The newspaper points to other criticisms of the Fed, primarily those of Connecticut investor Peter Schiff, who predicted the current collapse in 2007:

Mr. Schiff assailed the Fed’s decisions to cut short-term interest rates to nearly zero and buy $1.7 trillion in mortgage-backed assets and Treasury securities to stimulate the economy.

“What we need now is higher interest rates, severe cuts in spending,” he said. “And that will bring about a severe downturn, but there’s no way around it. We have to swallow some bitter medicine; if we don’t, we’re going to get sicker and sicker.”

He added: “The Fed is the enabler, by keeping credit flowing. It is a drug dealer.”

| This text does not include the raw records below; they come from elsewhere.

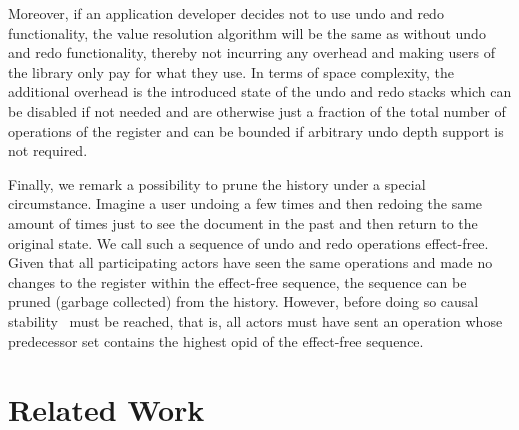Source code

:\documentclass[sigplan,natbib=false,review]{acmart}
\begin{document}
Moreover, if an application developer decides not to use undo and redo functionality,
the value resolution algorithm will be the same as without undo and redo functionality,
thereby not incurring any overhead and making users of the library only
pay for what they use.
In terms of space complexity, the additional overhead is the introduced state
of the undo and redo stacks which can be disabled if not needed and are otherwise
just a fraction of the total number of operations of the register and can be
bounded if arbitrary undo depth support is not required.

Finally, we remark a possibility to prune the history under a special circumstance.
Imagine a user undoing a few times and then redoing the same amount of times
just to see the document in the past and then return to the original state.
We call such a sequence of undo and redo operations effect-free.
Given that all participating actors have seen the same operations and made no
changes to the register within the effect-free sequence,
the sequence can be pruned (garbage collected) from the history.
However, before doing so causal stability~\cite{baquero2017pure}
must be reached, that is, all
actors must have sent an operation whose predecessor set contains the
highest \gls*{opid} of the effect-free sequence.

\section{Related Work}\label{sec:related-work}

\end{document}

At the same time, it is careful to note that the Manhattan Institute’s Josh Barro wrote an article for National Review arguing that the Fed needs to be reformed, not eliminated, thus providing Republicans with cover for standing by the beleaguered bank. Barro told the Times that the Fed’s asset purchases helped stave off deflation, which Barro obviously believes is a bad idea. Yet deflation would mean lower prices for consumers — hardly something to fear. In fact, from 1800 to 1913 the U.S. price level fell by an average of about 0.5 percent per year, and Americans became more prosperous. Since the inception of the Fed, prices have increased by about 3.25 percent per year; and since the 1970s, when the gold standard was completely abandoned, the average American family’s income has not increased in real terms. This period of “inflation creep,” as Thompson refers to it, has been far worse for Americans than the pre-Fed period ever was, even with its occasional, brief panics.

The Fed — and the Times — may not really have much to fear at this point. The paper notes that an April New York Times/CBS poll found that while “Tea Party supporters were more likely than all adults surveyed to say they had heard or read about the Fed … a plurality of Tea Party supporters and all respondents said they had confidence in the Fed to promote financial stability.” These folks obviously haven’t been reading End the Fed.

Nevertheless, the focus on the Fed is welcome and long overdue. A full audit showing who profits and what kinds of backroom deals the bank has been cutting to help its political patrons and corporate cronies would almost surely lead to a public outcry for the Fed’s abolition, or at least its severe curtailment. No wonder the establishment is doing everything in its power to defeat Tea Party candidates.